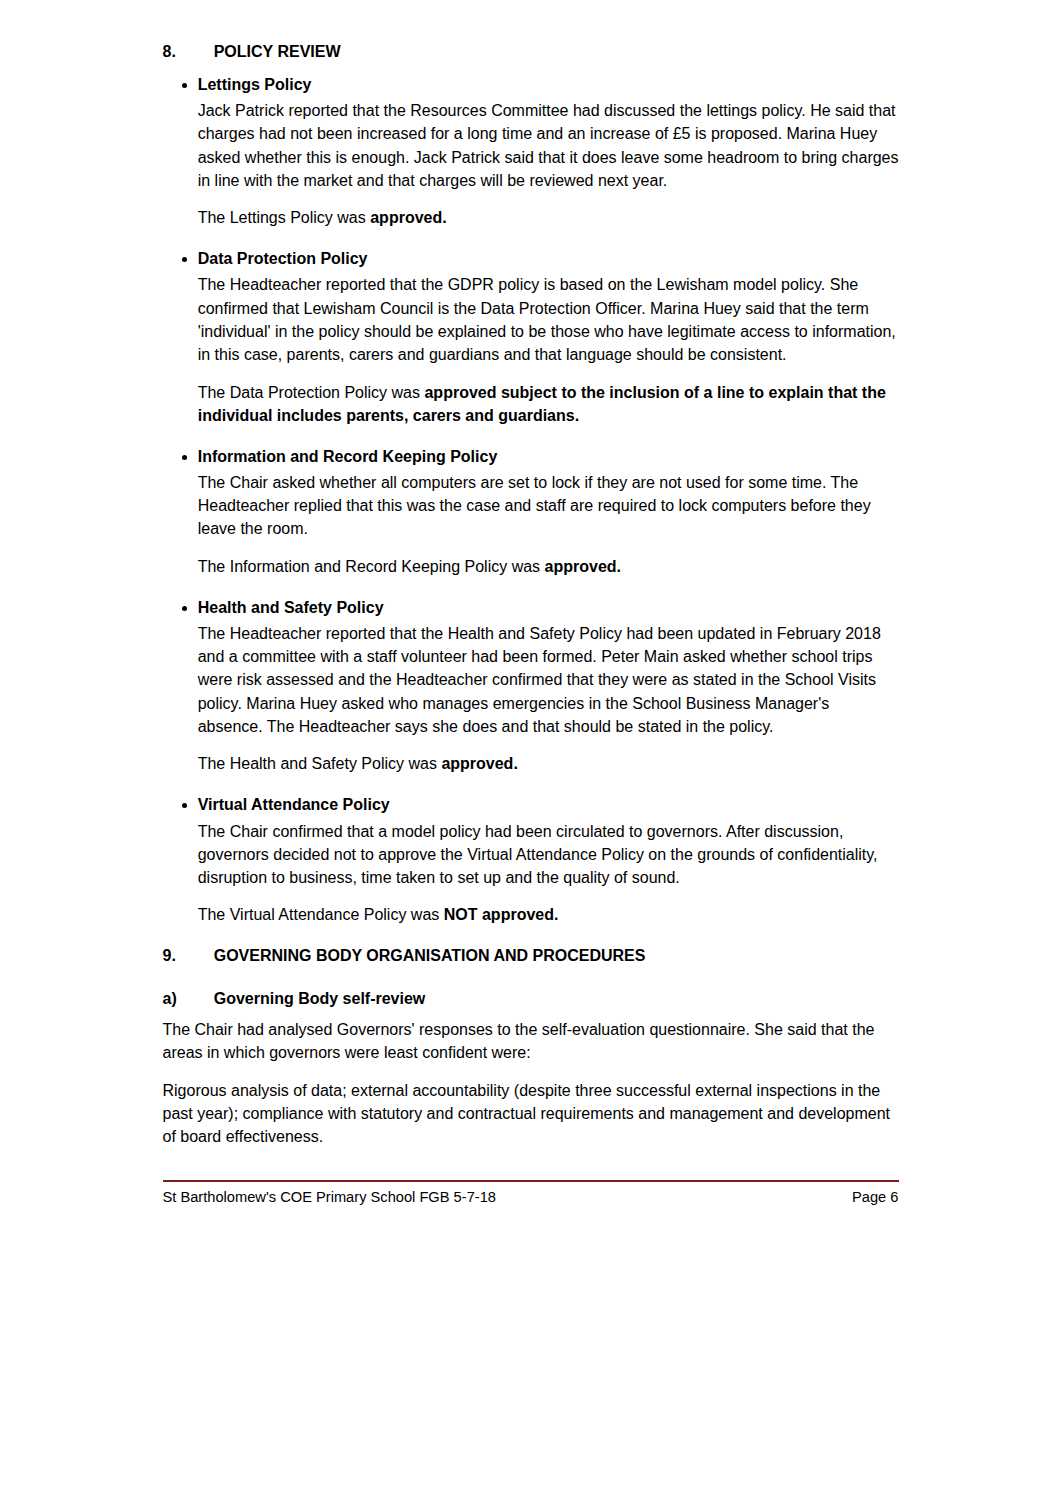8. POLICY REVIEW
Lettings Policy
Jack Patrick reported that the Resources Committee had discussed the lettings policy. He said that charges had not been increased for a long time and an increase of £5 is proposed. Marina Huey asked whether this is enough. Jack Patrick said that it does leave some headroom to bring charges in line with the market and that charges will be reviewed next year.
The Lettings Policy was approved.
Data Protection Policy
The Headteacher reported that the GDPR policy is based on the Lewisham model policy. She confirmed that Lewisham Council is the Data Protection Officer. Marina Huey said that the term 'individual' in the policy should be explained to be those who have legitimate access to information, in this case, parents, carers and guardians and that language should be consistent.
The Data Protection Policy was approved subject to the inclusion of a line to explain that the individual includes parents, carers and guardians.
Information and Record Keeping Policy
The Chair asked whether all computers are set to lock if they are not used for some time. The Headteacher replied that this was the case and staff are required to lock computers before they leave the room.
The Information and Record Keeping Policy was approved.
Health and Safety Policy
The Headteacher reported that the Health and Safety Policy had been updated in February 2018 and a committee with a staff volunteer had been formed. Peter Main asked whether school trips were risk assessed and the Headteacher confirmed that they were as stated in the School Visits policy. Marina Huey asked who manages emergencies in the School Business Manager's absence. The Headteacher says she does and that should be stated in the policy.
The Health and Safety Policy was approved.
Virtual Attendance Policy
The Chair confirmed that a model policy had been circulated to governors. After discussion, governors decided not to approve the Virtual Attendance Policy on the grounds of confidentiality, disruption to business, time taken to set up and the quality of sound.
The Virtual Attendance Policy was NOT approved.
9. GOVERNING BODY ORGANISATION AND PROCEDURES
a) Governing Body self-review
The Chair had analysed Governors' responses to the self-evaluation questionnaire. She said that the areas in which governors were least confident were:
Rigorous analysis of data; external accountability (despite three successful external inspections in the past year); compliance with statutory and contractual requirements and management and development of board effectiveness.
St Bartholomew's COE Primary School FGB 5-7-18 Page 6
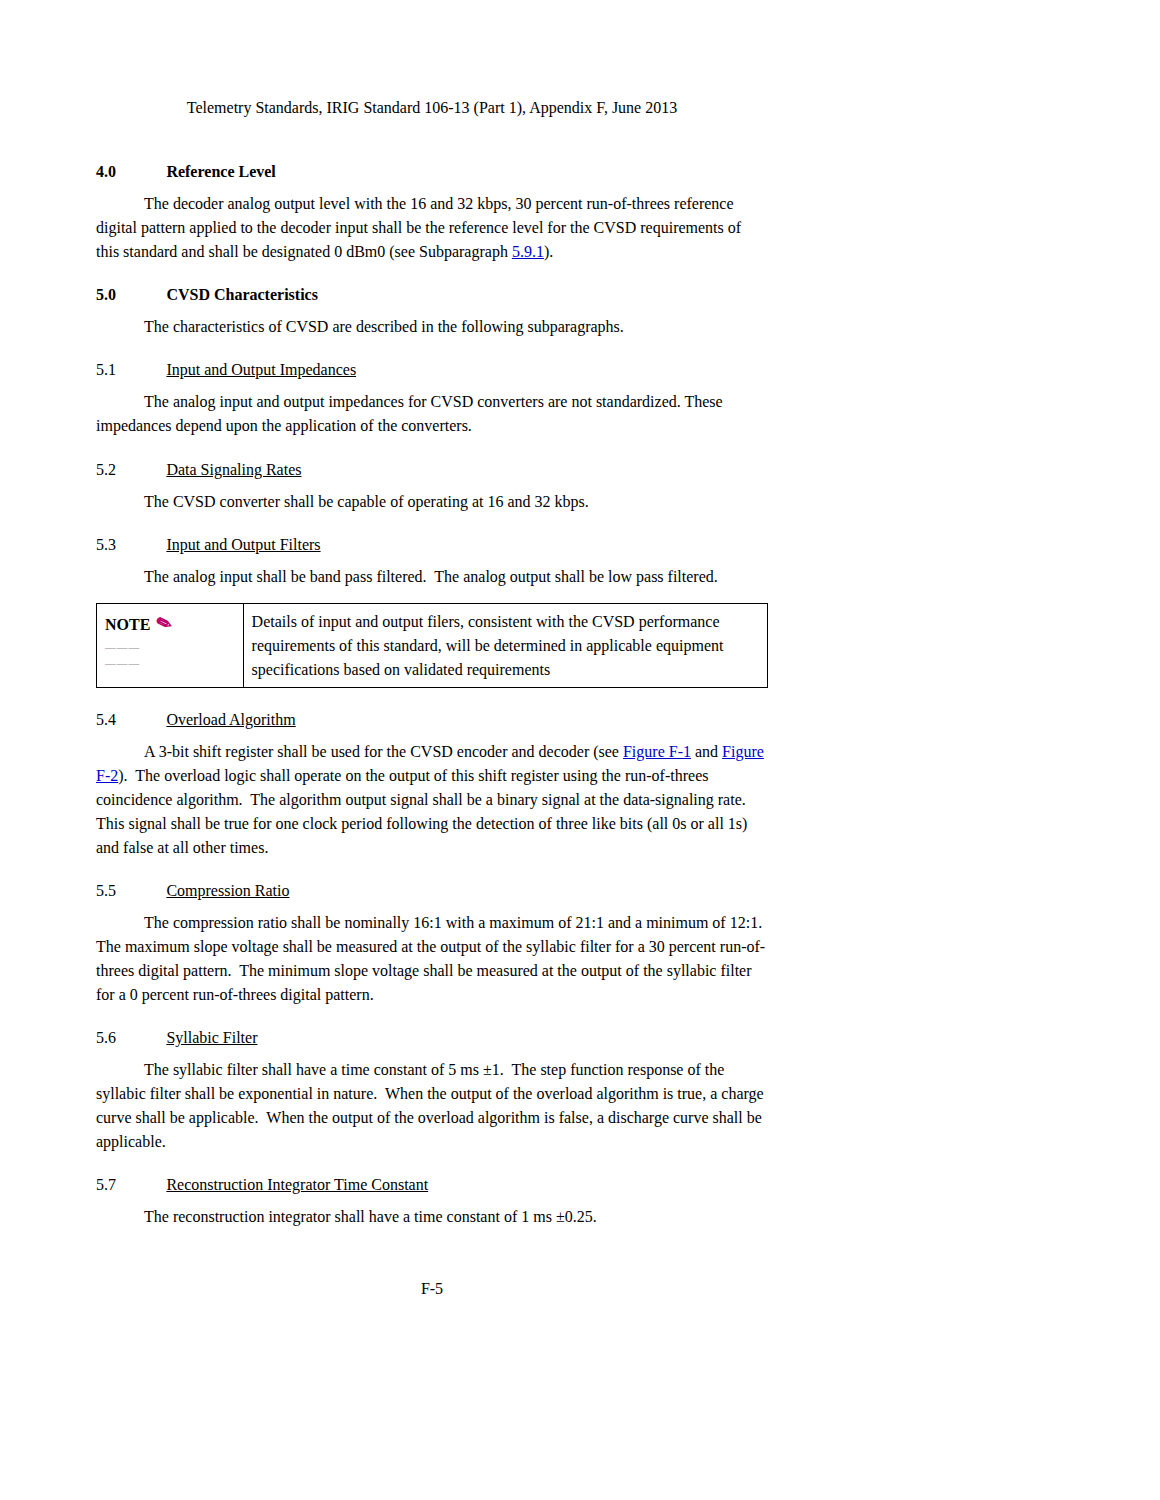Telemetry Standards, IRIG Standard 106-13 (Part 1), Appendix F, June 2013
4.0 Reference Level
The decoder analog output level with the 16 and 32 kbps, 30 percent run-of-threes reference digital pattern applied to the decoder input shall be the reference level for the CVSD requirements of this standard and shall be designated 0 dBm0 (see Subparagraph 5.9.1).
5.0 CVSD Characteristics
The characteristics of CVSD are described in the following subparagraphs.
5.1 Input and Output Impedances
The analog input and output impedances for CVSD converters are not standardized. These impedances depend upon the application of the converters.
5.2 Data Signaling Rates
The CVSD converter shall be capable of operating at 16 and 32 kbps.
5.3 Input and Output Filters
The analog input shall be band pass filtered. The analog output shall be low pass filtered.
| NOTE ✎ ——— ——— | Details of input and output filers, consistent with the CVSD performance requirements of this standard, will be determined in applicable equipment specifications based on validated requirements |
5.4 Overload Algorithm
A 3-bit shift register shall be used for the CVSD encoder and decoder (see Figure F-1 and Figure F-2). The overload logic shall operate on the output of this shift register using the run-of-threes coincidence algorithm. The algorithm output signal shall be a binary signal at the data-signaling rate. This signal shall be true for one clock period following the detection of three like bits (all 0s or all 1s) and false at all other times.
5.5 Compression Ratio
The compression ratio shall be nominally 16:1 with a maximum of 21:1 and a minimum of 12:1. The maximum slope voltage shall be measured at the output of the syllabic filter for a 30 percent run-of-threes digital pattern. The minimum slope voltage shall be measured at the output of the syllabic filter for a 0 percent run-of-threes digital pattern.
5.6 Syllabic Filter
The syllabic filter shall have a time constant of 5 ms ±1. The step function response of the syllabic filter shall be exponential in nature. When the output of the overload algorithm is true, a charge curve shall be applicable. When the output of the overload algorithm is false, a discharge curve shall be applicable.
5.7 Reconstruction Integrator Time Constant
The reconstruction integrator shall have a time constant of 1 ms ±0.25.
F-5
########
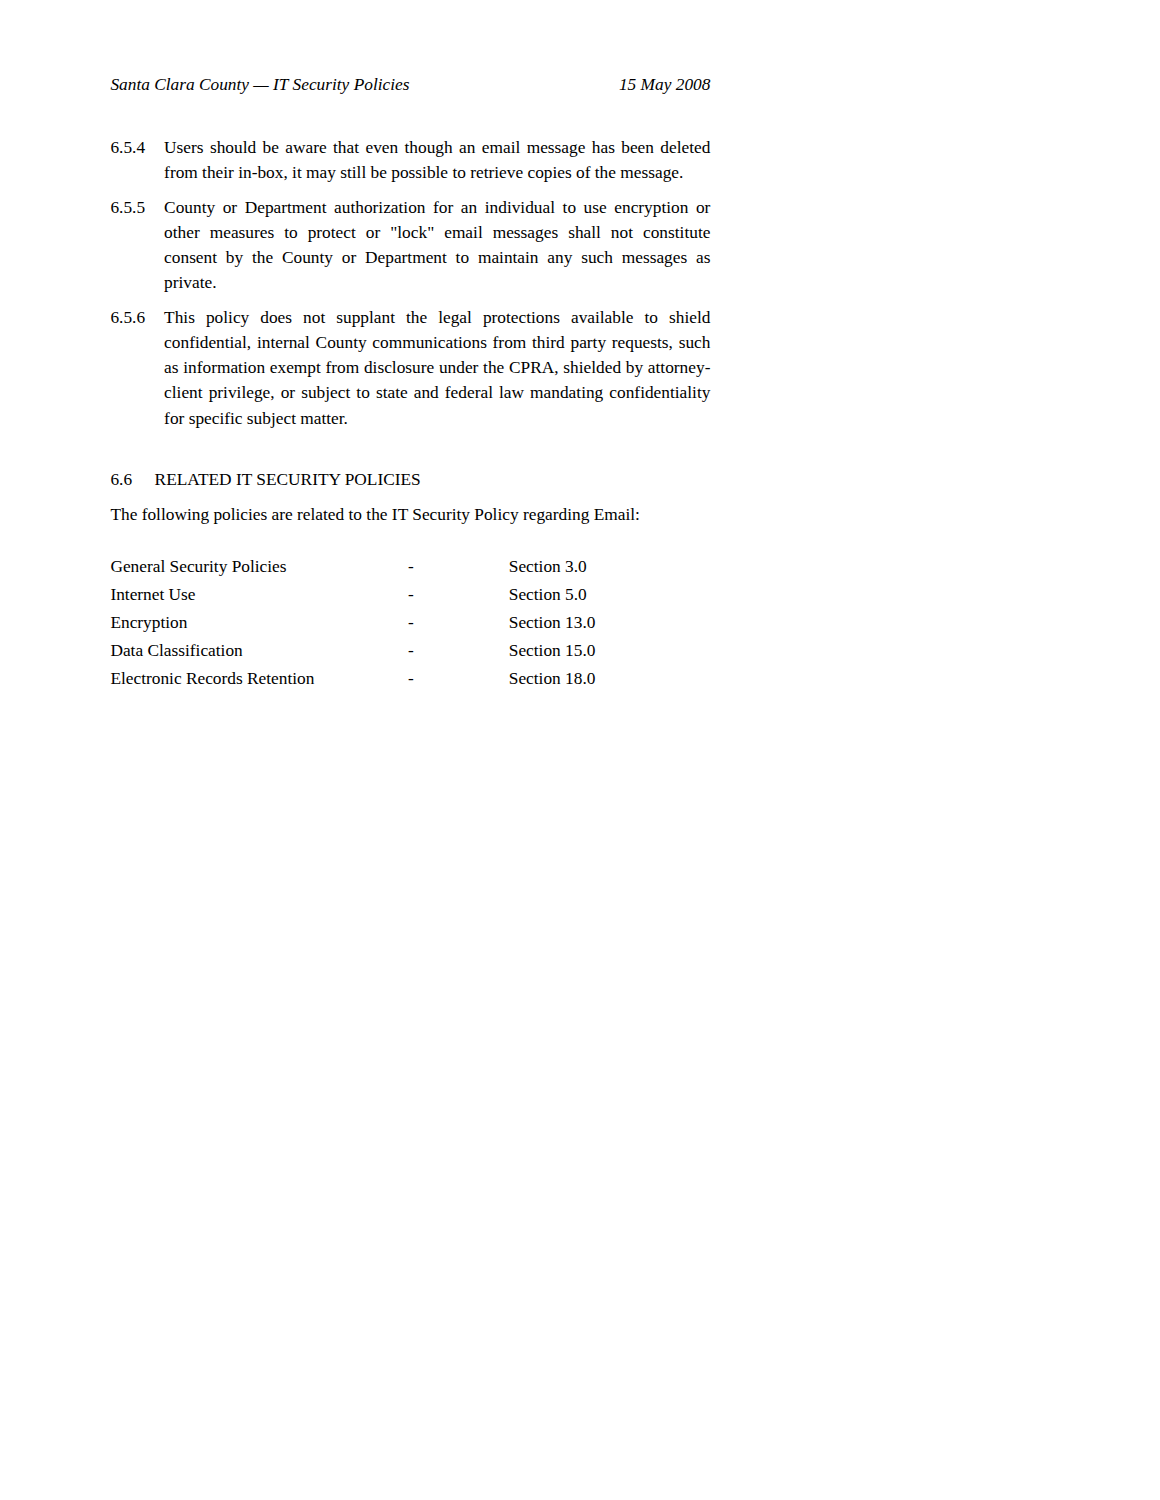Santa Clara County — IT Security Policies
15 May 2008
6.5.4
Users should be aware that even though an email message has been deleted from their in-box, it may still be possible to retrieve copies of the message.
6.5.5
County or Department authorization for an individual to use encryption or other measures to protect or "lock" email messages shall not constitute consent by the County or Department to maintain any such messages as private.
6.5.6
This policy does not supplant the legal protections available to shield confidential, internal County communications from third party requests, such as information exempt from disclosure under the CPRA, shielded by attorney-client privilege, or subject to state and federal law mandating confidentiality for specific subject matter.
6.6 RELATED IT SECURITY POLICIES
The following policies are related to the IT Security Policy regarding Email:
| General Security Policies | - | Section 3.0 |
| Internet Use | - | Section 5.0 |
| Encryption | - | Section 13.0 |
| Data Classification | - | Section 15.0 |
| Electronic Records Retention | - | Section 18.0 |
########
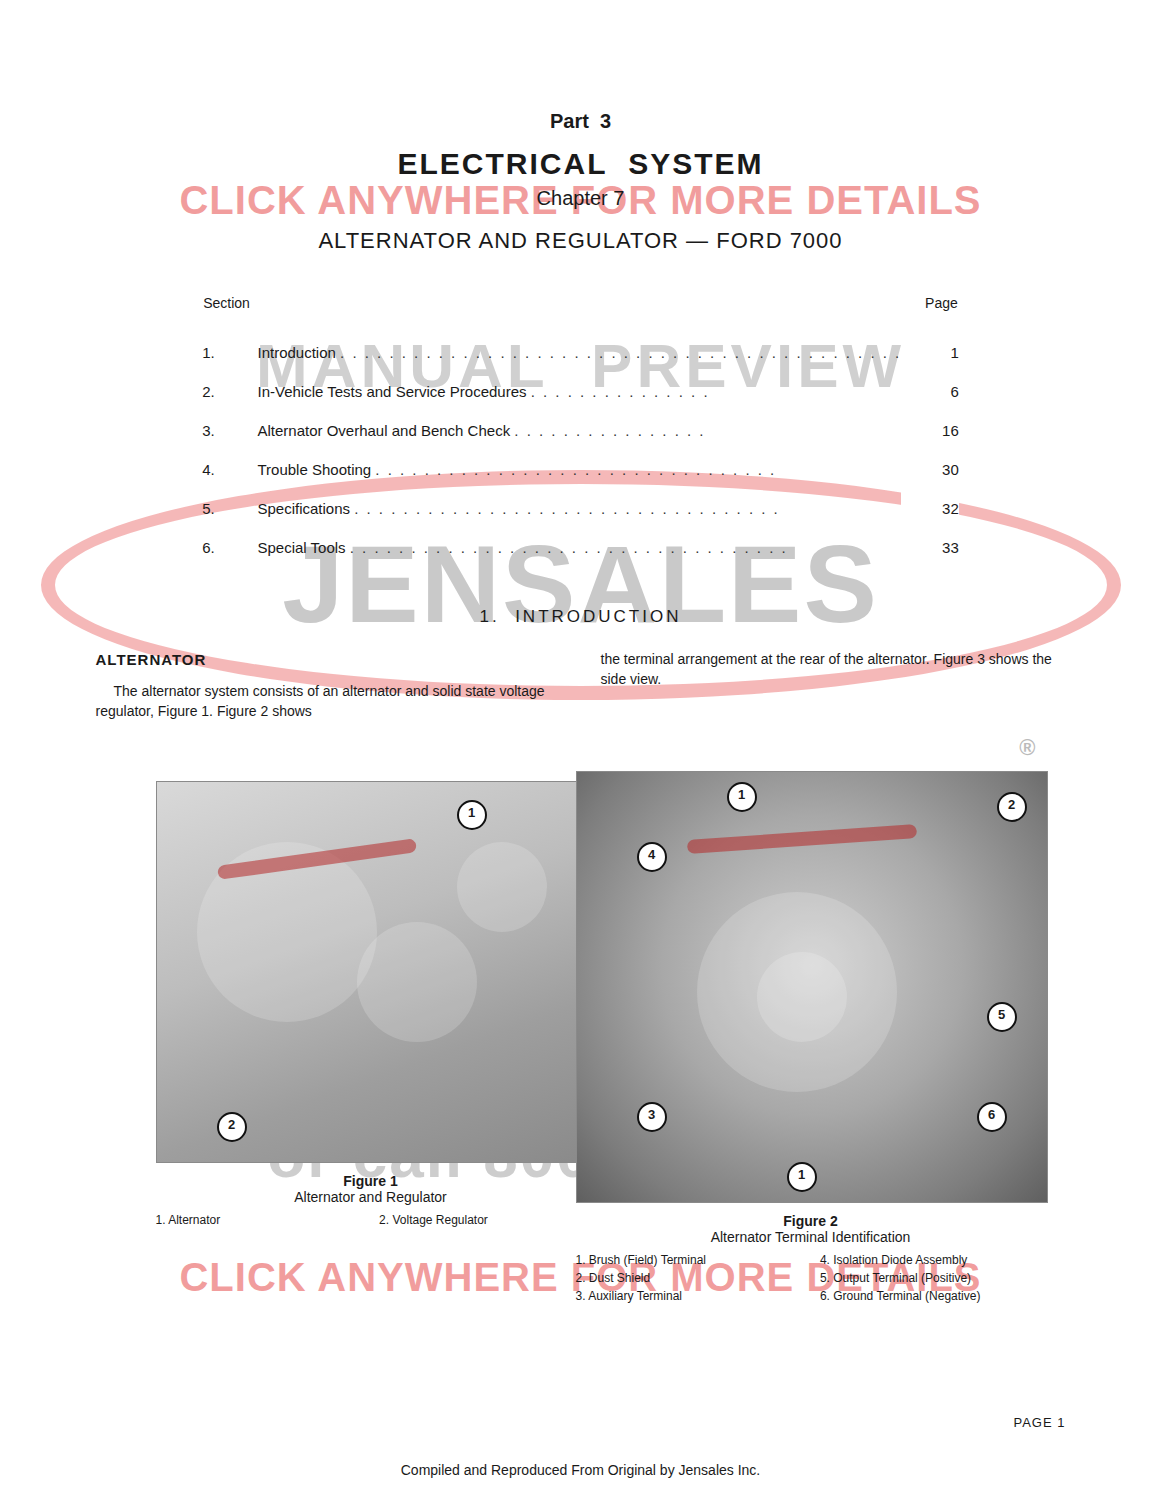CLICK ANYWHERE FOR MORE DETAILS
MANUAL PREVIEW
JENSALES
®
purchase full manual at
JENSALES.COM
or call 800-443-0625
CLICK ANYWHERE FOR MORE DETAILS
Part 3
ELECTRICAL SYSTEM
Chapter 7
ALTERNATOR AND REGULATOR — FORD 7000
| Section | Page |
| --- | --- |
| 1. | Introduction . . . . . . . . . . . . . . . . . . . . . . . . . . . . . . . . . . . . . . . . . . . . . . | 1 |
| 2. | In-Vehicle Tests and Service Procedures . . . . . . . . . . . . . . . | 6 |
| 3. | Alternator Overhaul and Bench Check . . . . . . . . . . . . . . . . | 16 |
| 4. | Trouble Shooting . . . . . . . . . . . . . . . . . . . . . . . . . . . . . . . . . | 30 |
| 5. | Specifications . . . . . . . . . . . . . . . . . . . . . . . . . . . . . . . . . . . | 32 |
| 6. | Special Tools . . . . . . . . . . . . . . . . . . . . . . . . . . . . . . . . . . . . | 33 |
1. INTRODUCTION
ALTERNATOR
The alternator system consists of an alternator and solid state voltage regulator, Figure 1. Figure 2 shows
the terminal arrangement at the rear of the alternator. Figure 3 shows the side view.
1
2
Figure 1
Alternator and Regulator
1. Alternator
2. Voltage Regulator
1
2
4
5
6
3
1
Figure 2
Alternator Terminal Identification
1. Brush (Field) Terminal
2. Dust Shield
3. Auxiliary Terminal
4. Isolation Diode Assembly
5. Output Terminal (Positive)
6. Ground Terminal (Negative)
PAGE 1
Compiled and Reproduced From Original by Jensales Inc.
########
EXERCISE REQUIREMENTS:
Quote the lines above exactly, starting with the one that has "The Headteacher reported that the Health" and ending with the one that has "4.0 Reference Level"; drop the pictures and include nothing else.

RESPONSE:
The Headteacher reported that the Health and Safety Policy had been updated in February 2018 and a committee with a staff volunteer had been formed. Peter Main asked whether school trips were risk assessed and the Headteacher confirmed that they were as stated in the School Visits policy. Marina Huey asked who manages emergencies in the School Business Manager's absence. The Headteacher says she does and that should be stated in the policy.
The Health and Safety Policy was approved.
Virtual Attendance Policy
The Chair confirmed that a model policy had been circulated to governors. After discussion, governors decided not to approve the Virtual Attendance Policy on the grounds of confidentiality, disruption to business, time taken to set up and the quality of sound.
The Virtual Attendance Policy was NOT approved.
9. GOVERNING BODY ORGANISATION AND PROCEDURES
a) Governing Body self-review
The Chair had analysed Governors' responses to the self-evaluation questionnaire. She said that the areas in which governors were least confident were:
Rigorous analysis of data; external accountability (despite three successful external inspections in the past year); compliance with statutory and contractual requirements and management and development of board effectiveness.
St Bartholomew's COE Primary School FGB 5-7-18 Page 6
Telemetry Standards, IRIG Standard 106-13 (Part 1), Appendix F, June 2013
4.0 Reference Level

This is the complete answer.